Another group of parents, in Yorkshire, were “enraged” because their school was in special measures and they had no local alternatives.
This was, Wolf said, “exactly what the academy programme was designed to address”, but she admitted policymakers still struggle to get enough people to take over and turn around schools, particularly outside south east England.
She added: “Academies have not, at least yet, worked everywhere.”
Analysis by Schools Week published last year showed that a bottleneck caused by a lack of sponsors meant nearly two-thirds of ‘inadequate’ academies have failed to be transferred to a new trust.
League tables for regional schools commissioners show that some are struggling to meet their targets to build capacity and academy trust viability.
And yesterday, Ofsted revealed that more than 200,000 pupils across England now learn in 415 so-called “stuck schools” – institutions that have not achieved a ‘good’ rating or higher since 2006.
At many of those schools, parental disengagement was cited as a reason for their plight.
“I don’t think I’ve ever had a conversation with a school leader where the parents weren’t considered inadequate in some way – either too disengaged or too nagging,” said Wolf.
“Of course some schools must cope with suffering children with very troubled families.

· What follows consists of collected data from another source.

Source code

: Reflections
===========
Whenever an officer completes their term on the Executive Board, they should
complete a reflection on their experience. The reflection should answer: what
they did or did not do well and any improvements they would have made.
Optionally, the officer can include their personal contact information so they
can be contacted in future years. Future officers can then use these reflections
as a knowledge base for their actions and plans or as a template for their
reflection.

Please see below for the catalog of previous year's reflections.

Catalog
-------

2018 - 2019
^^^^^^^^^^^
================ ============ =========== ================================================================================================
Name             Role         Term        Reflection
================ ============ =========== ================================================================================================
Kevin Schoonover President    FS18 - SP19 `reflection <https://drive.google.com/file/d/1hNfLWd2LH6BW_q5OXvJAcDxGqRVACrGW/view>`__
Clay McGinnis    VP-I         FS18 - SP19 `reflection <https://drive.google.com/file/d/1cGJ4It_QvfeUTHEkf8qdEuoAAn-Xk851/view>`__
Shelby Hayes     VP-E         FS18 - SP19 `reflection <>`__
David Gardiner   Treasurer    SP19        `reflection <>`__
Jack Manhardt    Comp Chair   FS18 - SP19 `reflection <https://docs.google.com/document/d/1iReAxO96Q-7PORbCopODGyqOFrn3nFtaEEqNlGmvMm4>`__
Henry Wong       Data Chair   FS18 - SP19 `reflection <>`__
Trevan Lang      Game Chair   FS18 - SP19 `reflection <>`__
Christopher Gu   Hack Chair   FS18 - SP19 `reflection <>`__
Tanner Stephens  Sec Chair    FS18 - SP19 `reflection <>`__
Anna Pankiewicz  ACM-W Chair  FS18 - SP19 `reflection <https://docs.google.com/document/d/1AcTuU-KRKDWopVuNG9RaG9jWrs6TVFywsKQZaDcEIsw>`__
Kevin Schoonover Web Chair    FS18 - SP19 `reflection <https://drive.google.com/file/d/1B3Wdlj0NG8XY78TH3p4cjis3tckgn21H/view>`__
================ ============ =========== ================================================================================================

But most parents are not troubled, and in the case of the Yorkshire school they were neither disaffected or disengaged. They were impotent.”
Wolf said the “quiet majority” of parents and pupils should be the focus of the new government.
“We should measure our success in the next five years not only on whether we help the most disadvantaged, but on how much better things are for most families in most areas of the country and opportunities that all children have to succeed.”
I have just looked at the Ofsted gradings for secondary schools starting with A. There really isn’t that much difference between the grading so those still under LA oversight and those which are academies – this rather flies in the face of the claim that academies improve education, particularly for the 15% which require improvement or are inadequate – some of which may have been graded higher before they became academies.
Government PR Strategies #36
If ever policy truly awful, admit it could be better but beginning to show signs of promise and expected to work sometime soon. Whatever you do, don’t say it’s been a complete waste of time and money. Also, attempt to divert attention away from problem policy, by accentuating the positives of policy elsewhere. Be ‘imaginative’ if required. And where targets and earlier promises haven’t been achieved, move the goalposts or widen them in order to shift attention away from lack of achievement. A glossy portrait photo would also help.